Three MSSOs in ORBO are performing round the clock on call duty to coordinate cadaver donations at any point of time. On the availability of potential donor, MSSOs organize the certification of brain stem death by the panel of four experts. They help the family members understand the process and phases of grief. They counsel the relatives of the brain stem dead patient at regular intervals and build up motivation for organ donation. During the counseling process, complete information about the condition of the donor, brain stem death, possibility and procedures involved in organ donation is provided. If relatives agree for organ donation, MSSOs obtain consent on the legal format as prescribed under the law. Depending upon the number of organs and tissues to be harvested, MSSOs provide information about the availability of potential donor, time and place of organ retrieval to different retrieval teams including physicians, surgeons and technicians and also to the networking organization, if an organ is to be shared with other hospital. This way, they facilitate in the retrieval of cadaver organs and tissues. MSSOs represent the hospital, and are doorway through which the family has access to the deceased memory. In this entire process of organ and tissue procurement and in future, MSSOs provides throughout support and consolation to the donor family relieving their grief and sufferings. After the organs and tissues are transplanted, MSSOs gather data of the transplant recipients and maintain complete record of donation-transplantation coordination process which is submitted to the hospital.

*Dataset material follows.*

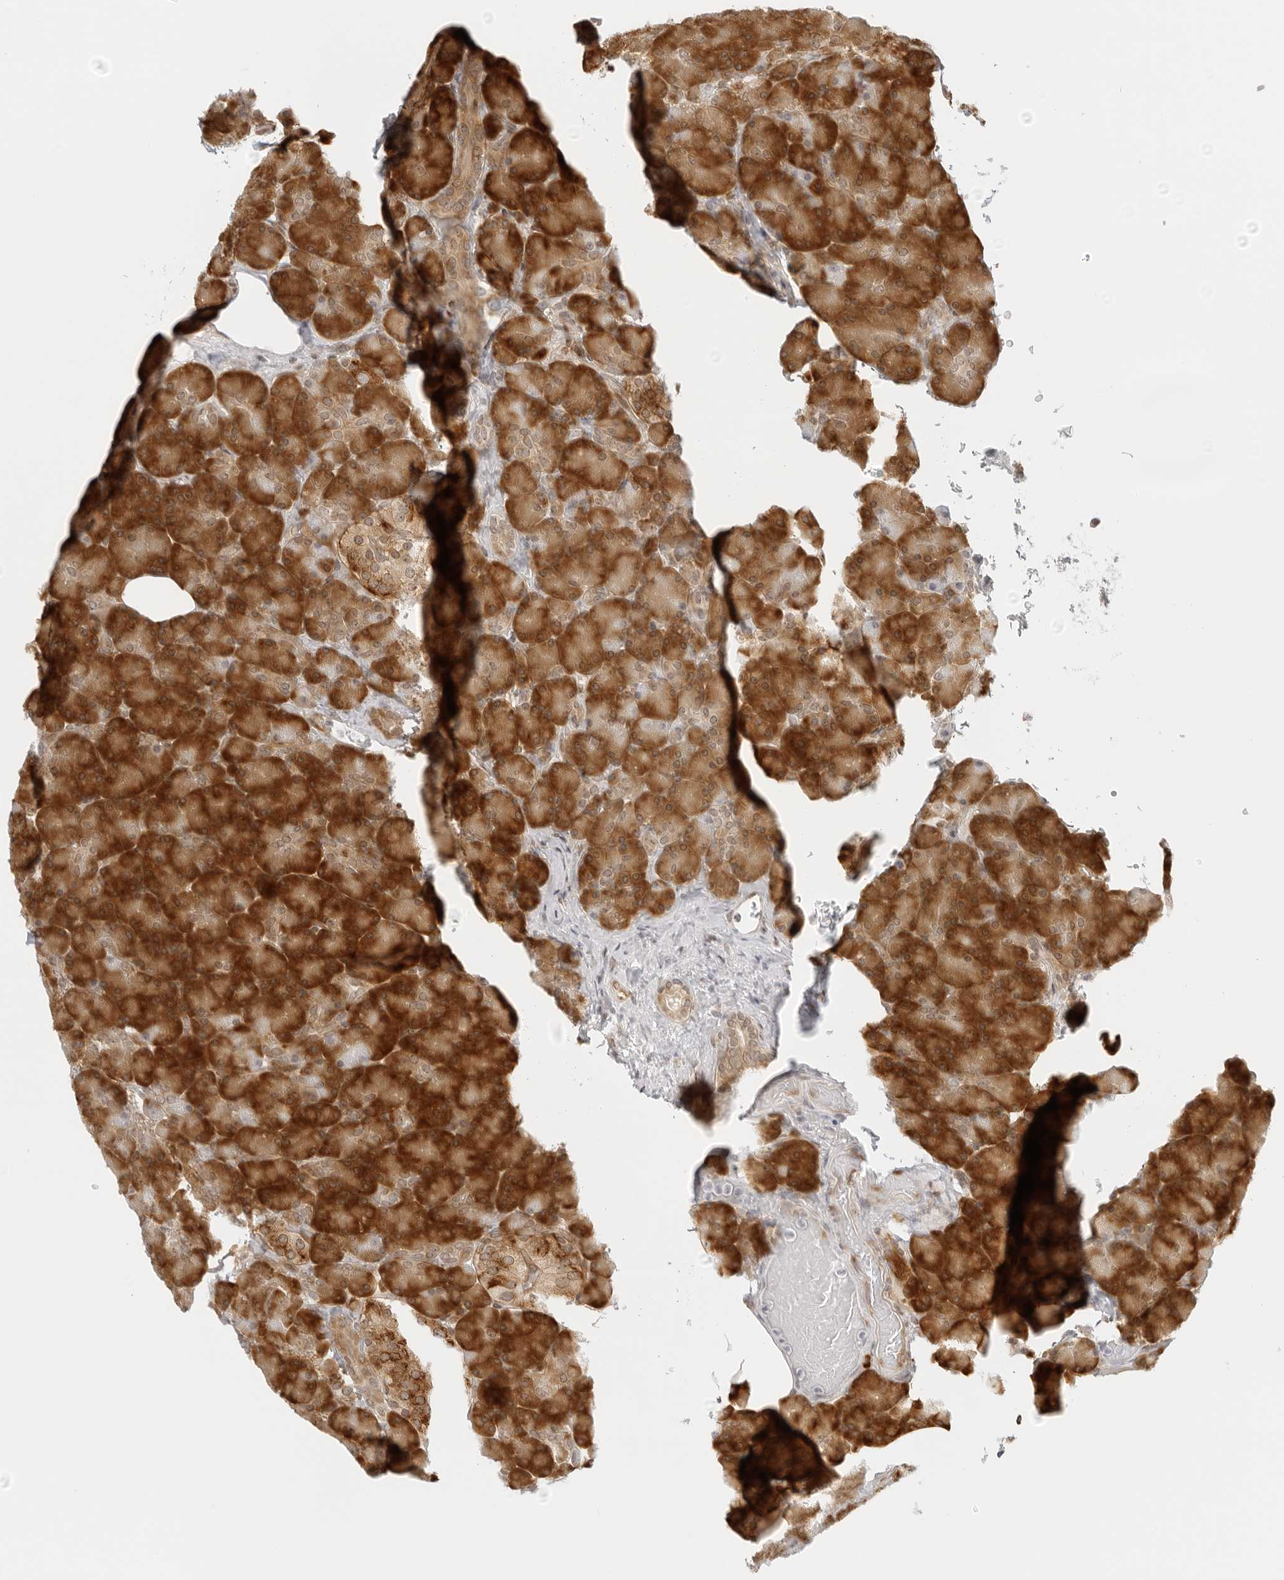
{"staining": {"intensity": "strong", "quantity": ">75%", "location": "cytoplasmic/membranous"}, "tissue": "pancreas", "cell_type": "Exocrine glandular cells", "image_type": "normal", "snomed": [{"axis": "morphology", "description": "Normal tissue, NOS"}, {"axis": "topography", "description": "Pancreas"}], "caption": "Strong cytoplasmic/membranous positivity for a protein is appreciated in about >75% of exocrine glandular cells of benign pancreas using IHC.", "gene": "EIF4G1", "patient": {"sex": "female", "age": 43}}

Apart from organ donation in brainstem death, MSSOs also coordinate tissue donation calls in cardiac death from ICU, wards, mortuary, other hospitals, community and inter-state organ sharing through green corridors.
During this entire process of organs and tissues procurement, social work values, principles, techniques and skills such as rapport formation, acceptance , individualization, self-determination, freechoice, non-judgmental attitude, resource mobilization, assessment , counsel ing, exploration, information, suggestion, ventilation, person-in-situation configuration, crisis intervention, coordination and team work are utilized to a great extent.